So the tickets were purchased and I worked diligently through my "to do list" and worked on my "what do I need to pack list" and before I could blink it was the night before I was to leave for Witcha, Kansas.  

Have I ever mentioned that I'm a procrastinator? How's this - the airlines asks that you check in online 24 hours prior to flight....8 hours isn't too bad, is it? And oops, my procrastination of going to the office supply store resulted in no ink to print out that boarding pass on my way to the airport that morning. Oh well, they say you can print it at the ticket counter, right?

I just thought I got up in plenty of time....wrong again. Without a boarding pass I had to go through the full service line to check in my baggage AND get a boarding pass. Oh my! The line was incredibly long for 4:30 in the morning! I began to get really nervous. Why wasn't there a line just for people who arrived less than the suggested one hour before departure?!?!?! All I could do was pray.

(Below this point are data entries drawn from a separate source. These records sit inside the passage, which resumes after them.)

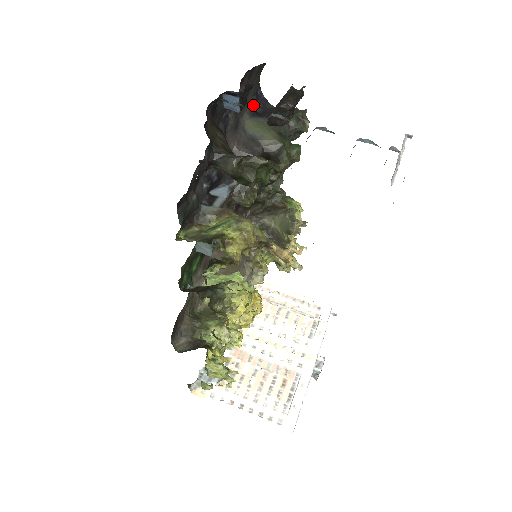
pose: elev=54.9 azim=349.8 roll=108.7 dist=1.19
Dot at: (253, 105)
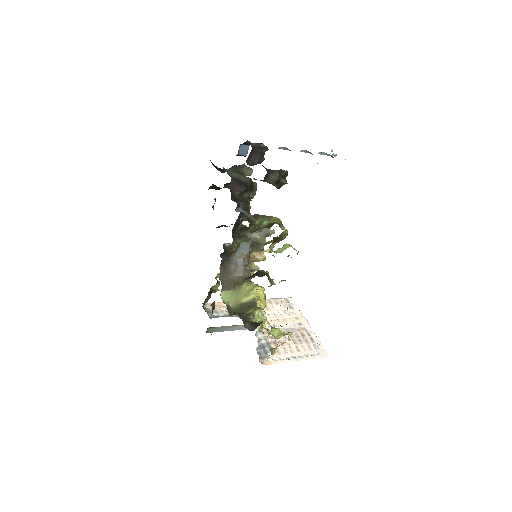
Dot at: occluded
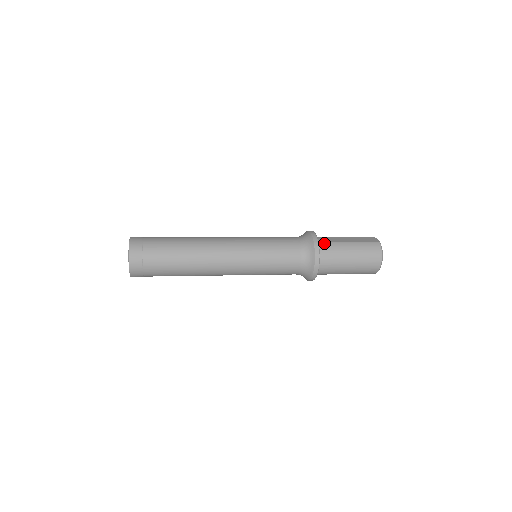
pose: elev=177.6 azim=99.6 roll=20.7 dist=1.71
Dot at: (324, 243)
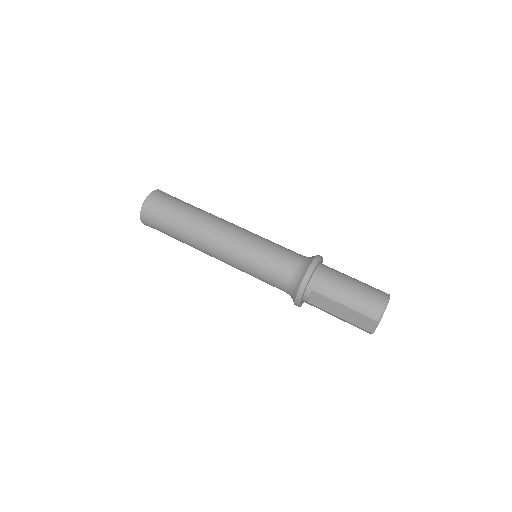
Dot at: (310, 304)
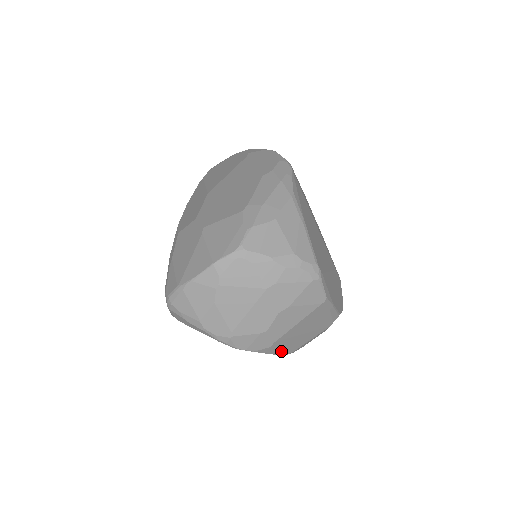
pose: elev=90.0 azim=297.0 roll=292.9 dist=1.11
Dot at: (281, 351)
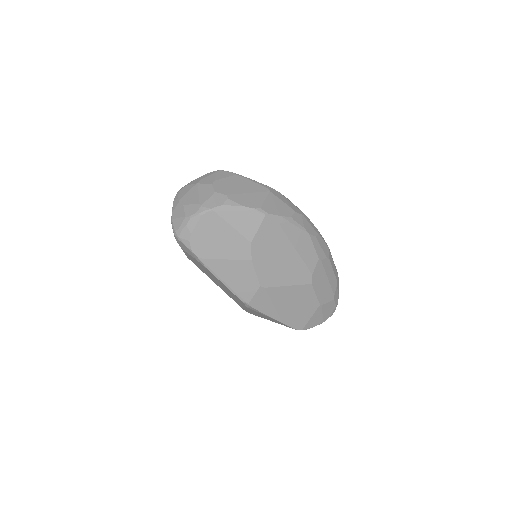
Dot at: (246, 205)
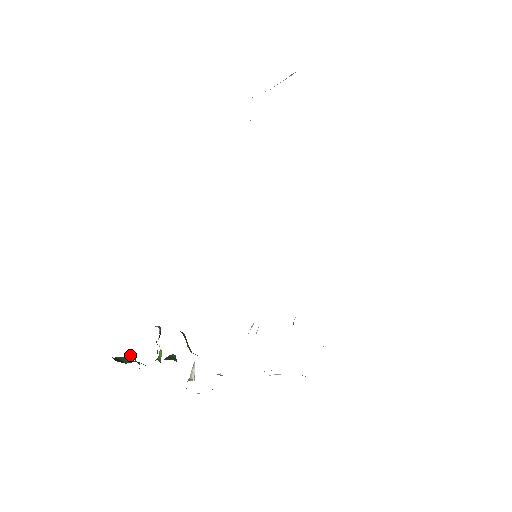
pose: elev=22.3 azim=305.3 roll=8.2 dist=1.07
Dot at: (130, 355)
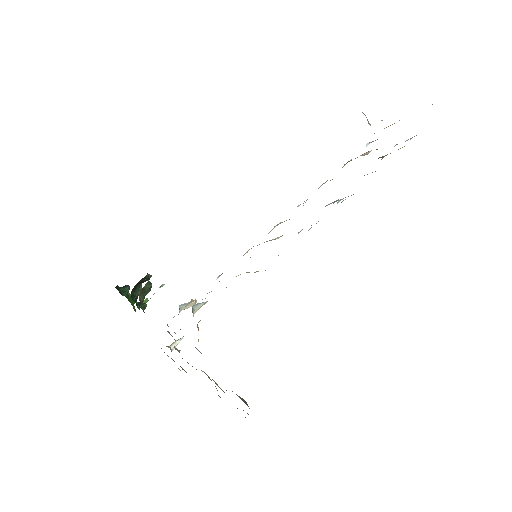
Dot at: (123, 288)
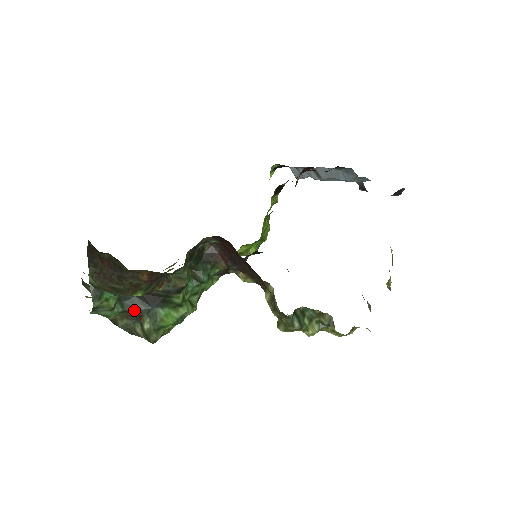
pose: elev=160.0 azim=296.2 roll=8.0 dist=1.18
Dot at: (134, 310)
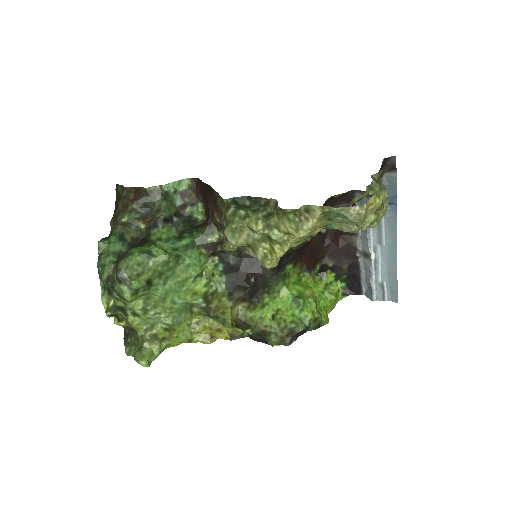
Dot at: (123, 256)
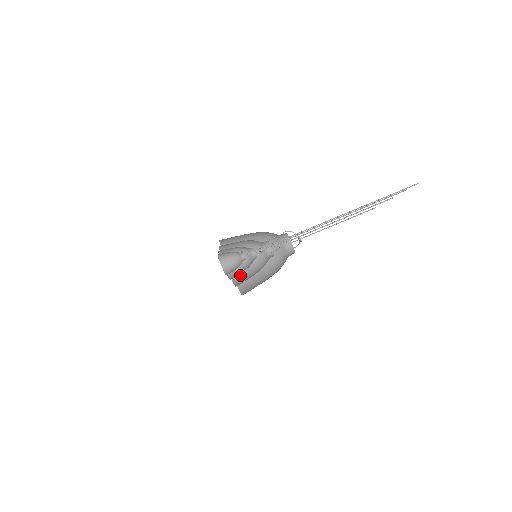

Seriously, why do we say "all I can do is pray"  when that should be the first thing we do in a crisis! And not just in a crisis, but daily communing with our Father?

Praying led me to be more calm and removed the stress I felt climbing. I knew I just needed a good dose of patience.  They opened another line and asked all those who already had their boarding pass to go to a new line (oh how I wished that were me!) But it did reduce the line in front of me. Hope, yes there was hope.

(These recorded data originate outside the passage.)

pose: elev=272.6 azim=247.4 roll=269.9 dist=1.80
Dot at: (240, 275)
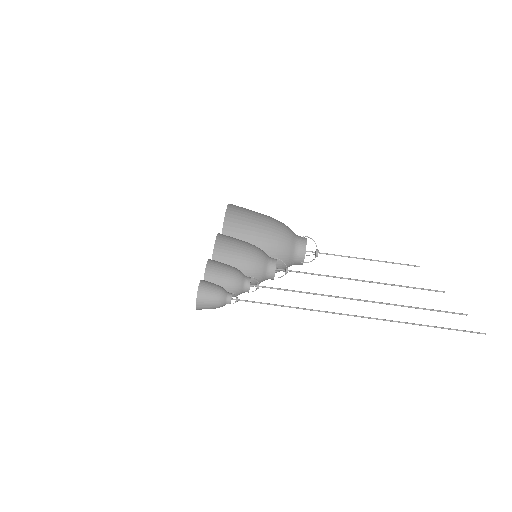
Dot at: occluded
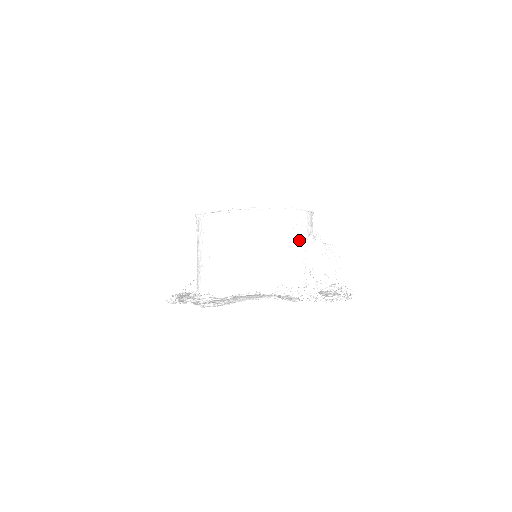
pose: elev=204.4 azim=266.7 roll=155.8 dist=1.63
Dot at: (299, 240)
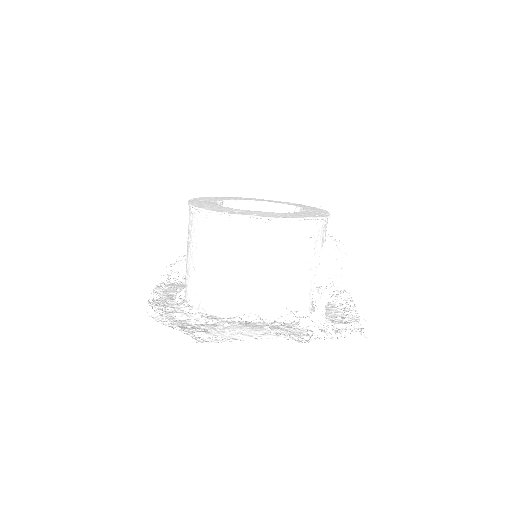
Dot at: (312, 255)
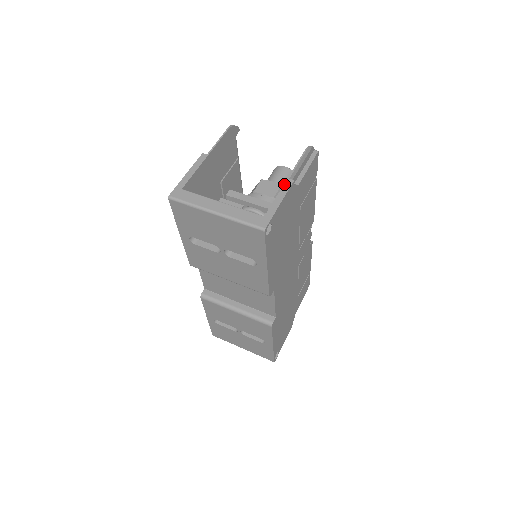
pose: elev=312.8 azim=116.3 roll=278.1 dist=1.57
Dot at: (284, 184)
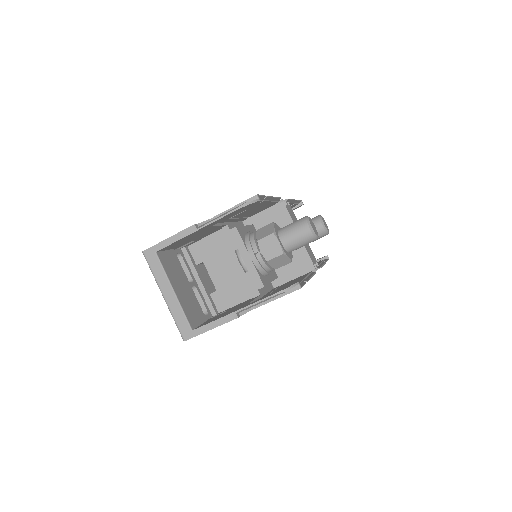
Dot at: (228, 315)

Then they called on the loud speaker for boarding of my flight. Oh my!  Again I prayed and was given the boldness to ask to cut in line. How embarrassing! I caught the attention of a lady across the rope line from me and said "my flight is boarding, do you mind if I cut in front" (while ignoring all those wrapped around the line between she and I). She said "I don't mind" and I crawled humbly under the rope, not without some difficulty I might add, I don't pack light.

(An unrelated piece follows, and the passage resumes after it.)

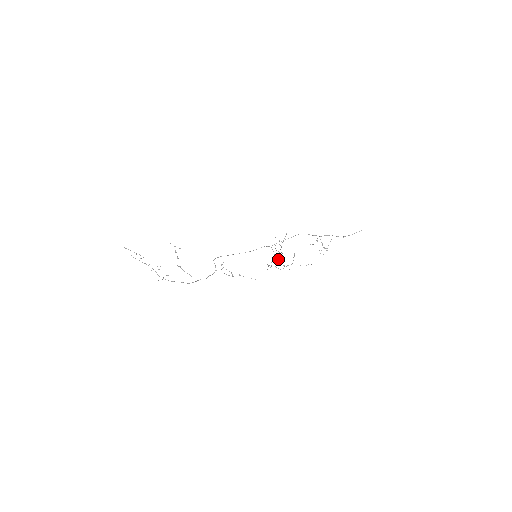
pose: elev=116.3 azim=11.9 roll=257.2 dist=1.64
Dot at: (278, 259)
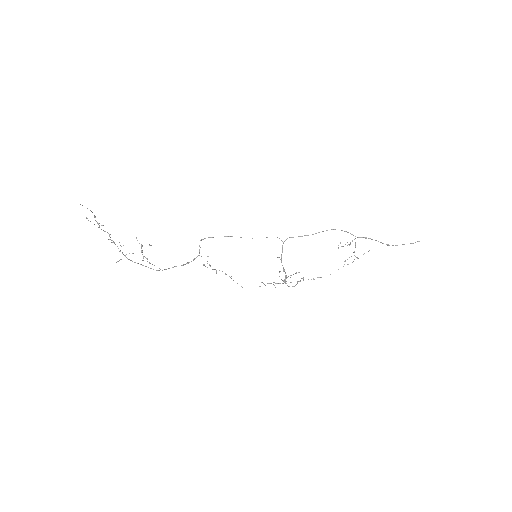
Dot at: (283, 267)
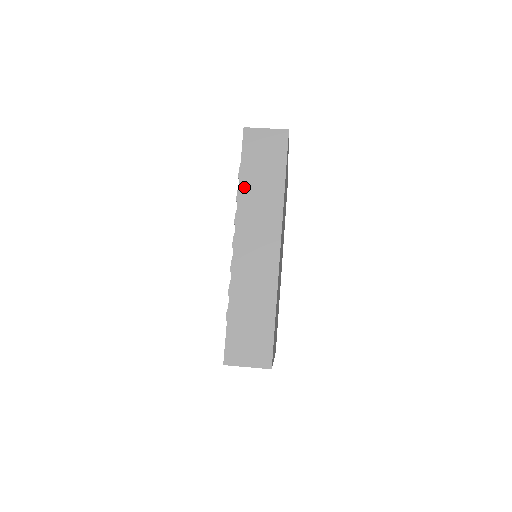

There were still 4 groups of people between me and the clerk at the check in counter. Swallowing my pride I asked them if they minded....rolling their eyes they gave me consent to go ahead of them. Or was it I took their no comment as consent?  I turned around to all the people who were paying attention that I'd cut in line and humbly apologized for my tardiness to the airport and my rudeness in asking to go in front of them. I didn't wait for a response of approval or disapproval, I just quickly made my way to the nice gentlemen who took my bag (thank you Lord I wasn't overweight which would have meant either repacking or money). He told me I'd best have on my running shoes because the plane wouldn't wait on me. 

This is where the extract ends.